Professional
New member
Siyasetçiler ne yaparlarsa yapsınlar haklı olduklarına inanmamızı dilek ederler; her attıkları adımda kesinlikle bir hikmet bulunduğunu düşünmemizi isterler. Her durumda yaptıklarına bir kılıf bulurlar. Kılıfa sığmayacak büyüklükteki bariz yanlışları için de çabucak mazeretler ileri sürerler.
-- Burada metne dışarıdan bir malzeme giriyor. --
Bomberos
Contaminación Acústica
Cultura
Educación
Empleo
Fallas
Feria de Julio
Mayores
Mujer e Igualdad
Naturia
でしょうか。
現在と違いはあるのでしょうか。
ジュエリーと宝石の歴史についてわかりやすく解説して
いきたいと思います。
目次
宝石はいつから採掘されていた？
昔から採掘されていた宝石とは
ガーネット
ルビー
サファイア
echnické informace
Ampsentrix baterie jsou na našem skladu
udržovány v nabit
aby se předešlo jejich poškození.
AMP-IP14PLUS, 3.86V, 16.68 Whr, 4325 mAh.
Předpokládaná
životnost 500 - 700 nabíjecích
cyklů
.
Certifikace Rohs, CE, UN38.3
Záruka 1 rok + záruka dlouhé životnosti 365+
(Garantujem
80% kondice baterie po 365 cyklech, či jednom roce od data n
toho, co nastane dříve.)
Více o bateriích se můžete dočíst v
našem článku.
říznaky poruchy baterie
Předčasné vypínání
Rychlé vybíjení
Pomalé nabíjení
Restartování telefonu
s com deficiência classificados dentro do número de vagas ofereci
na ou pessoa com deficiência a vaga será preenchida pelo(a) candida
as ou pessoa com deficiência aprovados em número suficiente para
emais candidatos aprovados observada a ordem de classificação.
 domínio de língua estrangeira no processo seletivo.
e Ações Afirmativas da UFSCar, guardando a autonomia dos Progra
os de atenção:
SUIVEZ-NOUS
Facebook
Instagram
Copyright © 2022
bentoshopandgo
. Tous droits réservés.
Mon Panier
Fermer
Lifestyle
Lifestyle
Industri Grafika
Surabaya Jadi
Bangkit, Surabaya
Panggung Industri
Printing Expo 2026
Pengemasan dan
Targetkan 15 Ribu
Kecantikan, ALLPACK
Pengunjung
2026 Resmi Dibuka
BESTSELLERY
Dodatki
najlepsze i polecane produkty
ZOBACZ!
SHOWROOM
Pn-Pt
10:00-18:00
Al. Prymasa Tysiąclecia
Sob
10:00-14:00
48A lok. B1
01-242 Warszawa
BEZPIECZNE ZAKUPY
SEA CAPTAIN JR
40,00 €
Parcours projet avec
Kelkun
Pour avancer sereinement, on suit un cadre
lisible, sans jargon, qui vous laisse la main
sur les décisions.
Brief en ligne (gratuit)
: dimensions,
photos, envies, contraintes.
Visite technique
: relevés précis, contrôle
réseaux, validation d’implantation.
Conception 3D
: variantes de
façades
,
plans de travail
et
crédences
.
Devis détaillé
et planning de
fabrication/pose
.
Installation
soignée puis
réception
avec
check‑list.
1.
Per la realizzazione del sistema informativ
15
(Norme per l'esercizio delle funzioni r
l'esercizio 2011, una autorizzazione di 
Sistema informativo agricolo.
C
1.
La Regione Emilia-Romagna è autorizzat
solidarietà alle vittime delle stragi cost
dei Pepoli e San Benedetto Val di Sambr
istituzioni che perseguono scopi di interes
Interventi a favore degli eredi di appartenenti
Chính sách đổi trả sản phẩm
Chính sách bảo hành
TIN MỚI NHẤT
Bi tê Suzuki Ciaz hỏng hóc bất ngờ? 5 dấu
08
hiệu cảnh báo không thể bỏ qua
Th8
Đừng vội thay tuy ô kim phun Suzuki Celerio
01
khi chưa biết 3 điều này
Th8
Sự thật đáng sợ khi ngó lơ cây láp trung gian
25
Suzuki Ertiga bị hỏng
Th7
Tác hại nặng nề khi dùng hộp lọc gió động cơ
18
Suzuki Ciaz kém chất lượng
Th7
Buna “gerçeklerle karşılaşan siyasetçi refleksi” diyebiliriz. “Düşmeseydim de aslına bakarsanız inecektim” diyen Nasrettin Hoca refleksinin bir çeşidi…
Tamam da bunu yaparken milletin zekasıyla alay etmekten de kaçınmak lazım. Paramızı pul eden, çarşı pazarı felce uğratan, üretimi durduran uygulamaların mazeretine bakın: İktisatta yeni bir model deneniyormuş. Allah aşkına, bu biçimde mazeret mi olur!
Cumhurbaşkanı Erdoğan’ın pazartesi günkü kabine toplantısında yaptığı “Ya ülkemizde evvelce beri hâkim olan anlayışı sürdürerek yatırımdan, üretimden, büyümeden, istihdamdan vazgeçecektik ya da kendi evvelarimize göre yolumuza devam ederek tarihi bir çabayı göze alacaktık” açıklamasında bu yeni modelin tarifi yer alıyormuş. “AK Parti kurmayları, denenen yeni modelin 5 ay daha sonra olumlu sonuç vereceğini düşünüyor”larmış.
Güzel hoş de bu iktidar iş başına geldiğinde niçin denememişler bunu? Ekonomiyi yatırım, istihdam ve üretim odaklı hale getirmenin daha gerçek bir siyaset olacağını yeni mi anlamışlar? Tıpkı faizle ilgili “nas” konusunun akıllarına 20 sene daha sonra gelmesi üzere.
***
Pekala, iktisadın hali niçin bu biçimdeymiş? Zira Türkiye’nin bu yeni ekonomik modele geçmeye hazırlandığını bakılırsan dış güçler çabucak kur üzerinden akın başlatmışlar. Başkanlık rejimine geçmemizden bu yana paramızın yüzde 300 kıymet kaybetmesinin hatalısı iktisat uzmanlarının onca ihtarına karşın inatla uygulanan akıldışı siyasetler değilmiş meğer! Dış güçlermiş.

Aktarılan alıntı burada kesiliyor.